Monday, December 1, 2008

December 1 2008 - Monday

It's 4:30 in the morning.  I've been up since three.  

It's been a full, good week.  My men came home to roost, in from their various far-flung educational outposts.  A house filled with the smells of baking goodies, and roasting birds and mulled cider and the myriad seasonal dishes which have been imprinted both on my memory and my soul as markers of another year turning, wakened memories of each year that we've been together to celebrate the good things that we are blessed with.  

It's been a year of change, change, change.  

Change can be unexpected, frightening, anger-inducing, welcome, instructive, alluring, confusing, chaotic, tapered, abrupt, soft as lambs wool or coarse as rotor-driven desert sand.

I've been trying to make the changes in my life a positive experience.  It wasn't easy when I was "shown the door" at my job of 9 years.  It wasn't easy to learn that my highly specialized position was not in demand and that I would probably have to find another way to make my contribution to the demands of domesticity.

I gave myself time to be human and angry, hurt, down, scared, did I mention angry?

But I also gave myself permission to let it go and open my eyes and see what else it is that I have to offer to life.  I think I'm slowly feeling my way along a path that will be a whole lot more fulfilling.  I'm trying very hard to trust life, to trust God not to let me stray too far from the path that I was made to walk.  

Why this blog?

I feel it important that I share with those whom I love (If you have been invited to follow this blog, it's because I love you) what these seasons of the church mean to me.  I want to imbue them with meaning for you.  As I approach 50 years in this life, the one thing that has been a constant has been the church.  My definition of that word has necessarily broadened as I have lived.  It starts with the institution that I was born into, raised and instructed in, and now work to continue to grow in.  

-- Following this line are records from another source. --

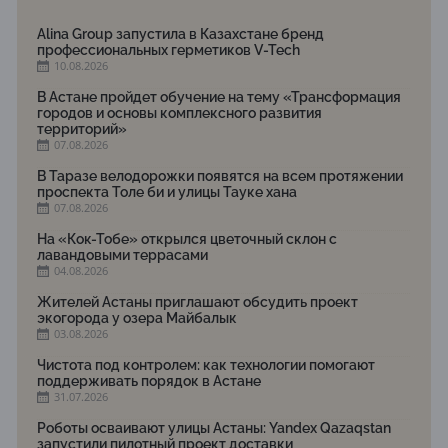
Alina Group запустила в Казахстане бренд
профессиональных герметиков V-Tech
10.08.2026
В Астане пройдет обучение на тему «Трансформация
городов и основы комплексного развития
территорий»
07.08.2026
В Таразе велодорожки появятся на всем протяжении
проспекта Толе би и улицы Тауке хана
07.08.2026
На «Кок-Тобе» открылся цветочный склон с
лавандовыми террасами
04.08.2026
Жителей Астаны приглашают обсудить проект
экогорода у озера Майбалык
03.08.2026
Чистота под контролем: как технологии помогают
поддерживать порядок в Астане
31.07.2026
Роботы осваивают улицы Астаны: Yandex Qazaqstan
запустили пилотный проект доставки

Then church becomes outreach.  Trying to overcome my imperfections so that when I speak of the gift that faith is, I don't get in the way of the message.  I don't become the measure of the ideal.  Because, I, the imperfect me, can never measure up to the ideal.  That ideal is rather, a constant that I hope to pursue until I can pursue no more.

Then church becomes presence.  Presence to and acceptance of those who believe differently from the way I believe.  Presence to and acceptance of those who believe not at all.  Presence, perhaps, because, although I may not effect change by the force of my arguments, perhaps hearts can be touched, and moved simply by being the best me I can.  That's my hope.  Not because I need people to agree with me.  But, because I want the best for all of us.

Advent is a season of preparation.

Christmas shouldn't be a 1-day deal, over and gone in a flash.  

Advent is the time to remind ourself about a central tenet of the Christian faith.  God took on flesh.  Incarnation.  

In the Liturgy of the Hours for today St. Charles Borromeo advises us "Christ...is prepared to come again.  When we remove all obstacles to his presence he will come, at any hour and moment, to dwell spiritually in our hearts, bringing with him the riches of his grace."

When we remove all obstacles.  

That doesn't say to me that he will not deign to come until we get our acts together.  Instead, it says that we are the host and he is the guest.  His indwelling is not through compunction, but only through invitation by us.